INPUT: Begin

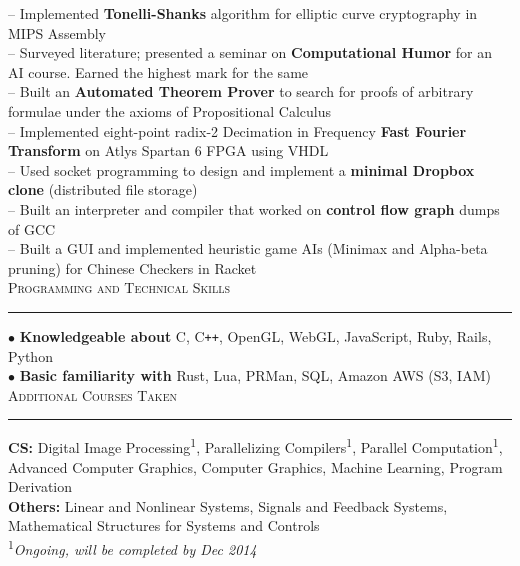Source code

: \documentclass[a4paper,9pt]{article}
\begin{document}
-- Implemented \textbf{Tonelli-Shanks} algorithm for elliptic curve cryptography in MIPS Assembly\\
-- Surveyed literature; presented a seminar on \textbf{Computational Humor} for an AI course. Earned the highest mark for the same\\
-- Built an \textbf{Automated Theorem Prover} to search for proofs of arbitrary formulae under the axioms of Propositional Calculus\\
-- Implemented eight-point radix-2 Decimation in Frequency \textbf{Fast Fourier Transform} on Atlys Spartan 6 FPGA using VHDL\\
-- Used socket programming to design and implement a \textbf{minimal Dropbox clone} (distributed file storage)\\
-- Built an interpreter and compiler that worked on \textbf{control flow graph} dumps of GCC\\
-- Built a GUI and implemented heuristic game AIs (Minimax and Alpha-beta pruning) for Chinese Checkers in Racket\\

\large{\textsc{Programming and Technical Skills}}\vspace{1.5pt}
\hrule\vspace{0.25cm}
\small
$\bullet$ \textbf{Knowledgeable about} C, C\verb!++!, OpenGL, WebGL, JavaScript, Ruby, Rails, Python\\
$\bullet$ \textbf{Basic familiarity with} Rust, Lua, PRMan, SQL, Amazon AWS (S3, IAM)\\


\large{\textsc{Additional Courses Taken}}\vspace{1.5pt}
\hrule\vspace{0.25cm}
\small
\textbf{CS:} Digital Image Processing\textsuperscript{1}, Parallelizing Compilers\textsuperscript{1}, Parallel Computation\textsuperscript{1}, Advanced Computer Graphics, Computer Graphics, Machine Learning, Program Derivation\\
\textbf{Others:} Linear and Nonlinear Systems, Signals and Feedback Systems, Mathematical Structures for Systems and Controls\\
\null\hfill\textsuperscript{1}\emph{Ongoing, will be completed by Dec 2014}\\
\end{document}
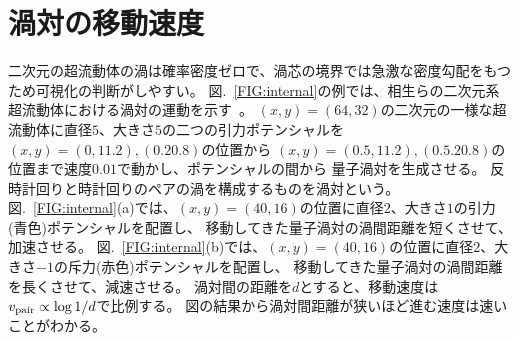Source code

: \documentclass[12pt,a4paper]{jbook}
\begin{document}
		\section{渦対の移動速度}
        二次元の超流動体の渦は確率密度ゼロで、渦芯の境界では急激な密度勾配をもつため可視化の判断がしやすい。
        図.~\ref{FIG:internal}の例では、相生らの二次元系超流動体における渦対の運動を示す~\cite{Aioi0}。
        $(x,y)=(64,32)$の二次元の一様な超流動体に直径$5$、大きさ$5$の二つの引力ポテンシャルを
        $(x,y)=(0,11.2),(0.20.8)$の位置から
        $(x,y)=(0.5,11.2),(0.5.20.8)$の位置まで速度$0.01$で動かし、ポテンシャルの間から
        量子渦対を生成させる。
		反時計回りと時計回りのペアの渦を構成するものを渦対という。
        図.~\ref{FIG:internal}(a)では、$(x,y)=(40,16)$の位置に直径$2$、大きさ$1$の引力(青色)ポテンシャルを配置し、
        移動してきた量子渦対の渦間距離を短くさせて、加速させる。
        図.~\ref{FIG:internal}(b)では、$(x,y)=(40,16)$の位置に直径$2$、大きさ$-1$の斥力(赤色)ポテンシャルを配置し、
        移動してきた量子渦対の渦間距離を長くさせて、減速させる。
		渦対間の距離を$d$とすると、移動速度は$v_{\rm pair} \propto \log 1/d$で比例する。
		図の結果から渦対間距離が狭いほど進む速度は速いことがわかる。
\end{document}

INPUT: End
INPUT: Begin

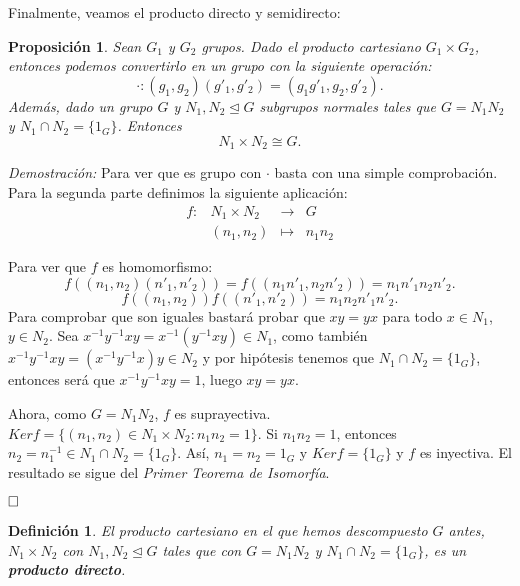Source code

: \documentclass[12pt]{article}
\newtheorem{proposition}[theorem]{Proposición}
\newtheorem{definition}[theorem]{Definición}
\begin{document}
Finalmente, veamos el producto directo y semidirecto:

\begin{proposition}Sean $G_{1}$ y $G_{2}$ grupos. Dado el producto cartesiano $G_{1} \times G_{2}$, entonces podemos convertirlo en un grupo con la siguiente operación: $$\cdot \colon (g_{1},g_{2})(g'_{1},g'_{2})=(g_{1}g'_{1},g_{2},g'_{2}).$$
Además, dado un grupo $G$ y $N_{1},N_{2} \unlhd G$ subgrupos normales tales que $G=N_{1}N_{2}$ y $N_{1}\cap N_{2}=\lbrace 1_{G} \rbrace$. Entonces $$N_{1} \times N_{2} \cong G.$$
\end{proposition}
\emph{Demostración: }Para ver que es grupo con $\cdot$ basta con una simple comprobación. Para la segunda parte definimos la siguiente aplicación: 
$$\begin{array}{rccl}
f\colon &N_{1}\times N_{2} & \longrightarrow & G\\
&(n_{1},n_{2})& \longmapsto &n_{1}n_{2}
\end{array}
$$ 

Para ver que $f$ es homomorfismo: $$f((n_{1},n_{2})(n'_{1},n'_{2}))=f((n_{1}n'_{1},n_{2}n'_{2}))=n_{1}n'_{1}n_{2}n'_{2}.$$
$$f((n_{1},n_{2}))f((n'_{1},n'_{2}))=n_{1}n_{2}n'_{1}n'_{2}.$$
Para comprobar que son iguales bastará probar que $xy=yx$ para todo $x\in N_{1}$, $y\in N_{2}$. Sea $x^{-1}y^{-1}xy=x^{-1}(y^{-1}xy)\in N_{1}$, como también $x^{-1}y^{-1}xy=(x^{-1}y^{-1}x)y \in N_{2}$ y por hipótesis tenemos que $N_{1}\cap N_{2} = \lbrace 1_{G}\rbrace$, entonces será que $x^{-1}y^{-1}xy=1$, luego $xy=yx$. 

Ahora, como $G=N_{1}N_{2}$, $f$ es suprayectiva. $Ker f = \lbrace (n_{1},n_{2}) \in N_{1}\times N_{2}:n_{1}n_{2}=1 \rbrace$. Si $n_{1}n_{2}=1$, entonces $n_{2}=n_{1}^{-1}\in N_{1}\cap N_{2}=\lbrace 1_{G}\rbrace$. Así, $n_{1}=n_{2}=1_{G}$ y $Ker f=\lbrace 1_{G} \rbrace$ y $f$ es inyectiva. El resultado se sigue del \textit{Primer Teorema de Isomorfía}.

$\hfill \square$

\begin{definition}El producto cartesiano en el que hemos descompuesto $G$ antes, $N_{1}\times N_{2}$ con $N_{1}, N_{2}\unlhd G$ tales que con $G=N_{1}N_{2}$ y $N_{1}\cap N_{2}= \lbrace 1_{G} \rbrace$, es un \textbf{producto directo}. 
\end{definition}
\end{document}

INPUT: End
INPUT: Begin

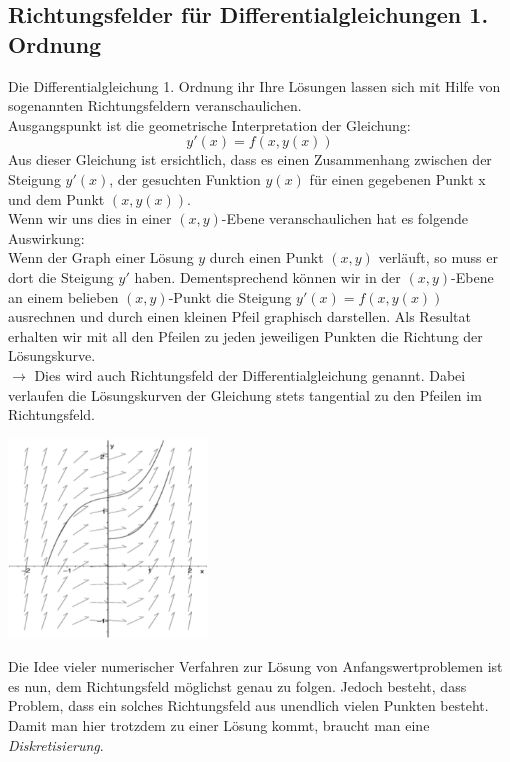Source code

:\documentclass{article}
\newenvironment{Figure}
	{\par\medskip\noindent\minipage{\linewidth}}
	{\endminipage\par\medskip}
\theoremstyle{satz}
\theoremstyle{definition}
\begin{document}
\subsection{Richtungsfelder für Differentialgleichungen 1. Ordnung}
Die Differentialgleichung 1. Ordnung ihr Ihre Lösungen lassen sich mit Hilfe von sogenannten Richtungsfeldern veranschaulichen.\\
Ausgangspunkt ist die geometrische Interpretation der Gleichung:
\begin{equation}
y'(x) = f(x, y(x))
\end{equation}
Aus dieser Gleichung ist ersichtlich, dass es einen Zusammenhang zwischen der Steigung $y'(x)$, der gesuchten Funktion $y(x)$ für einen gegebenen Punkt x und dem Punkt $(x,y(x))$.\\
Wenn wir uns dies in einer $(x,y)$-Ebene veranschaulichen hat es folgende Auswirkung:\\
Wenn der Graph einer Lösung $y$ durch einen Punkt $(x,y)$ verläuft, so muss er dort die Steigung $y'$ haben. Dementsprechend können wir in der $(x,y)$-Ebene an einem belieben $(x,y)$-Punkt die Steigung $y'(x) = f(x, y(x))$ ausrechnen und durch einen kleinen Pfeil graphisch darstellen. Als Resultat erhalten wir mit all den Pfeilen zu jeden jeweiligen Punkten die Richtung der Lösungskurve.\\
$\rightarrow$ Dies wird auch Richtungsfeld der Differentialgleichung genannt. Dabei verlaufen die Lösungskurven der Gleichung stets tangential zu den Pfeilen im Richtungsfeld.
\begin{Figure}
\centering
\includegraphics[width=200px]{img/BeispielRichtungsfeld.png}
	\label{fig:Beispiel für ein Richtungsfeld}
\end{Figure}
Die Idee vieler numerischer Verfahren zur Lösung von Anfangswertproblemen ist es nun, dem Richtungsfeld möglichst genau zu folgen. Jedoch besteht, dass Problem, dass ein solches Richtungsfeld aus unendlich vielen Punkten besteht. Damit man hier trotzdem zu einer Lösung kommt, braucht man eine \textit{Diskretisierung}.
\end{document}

INPUT: End

§ **EXERCISE DIRECTIONS**: Look through the entries above. Extract each line with the word "colon".

§ **WRITTEN RESPONSE**:
\begin{proposition}Sean $G_{1}$ y $G_{2}$ grupos. Dado el producto cartesiano $G_{1} \times G_{2}$, entonces podemos convertirlo en un grupo con la siguiente operación: $$\cdot \colon (g_{1},g_{2})(g'_{1},g'_{2})=(g_{1}g'_{1},g_{2},g'_{2}).$$
f\colon &N_{1}\times N_{2} & \longrightarrow & G\\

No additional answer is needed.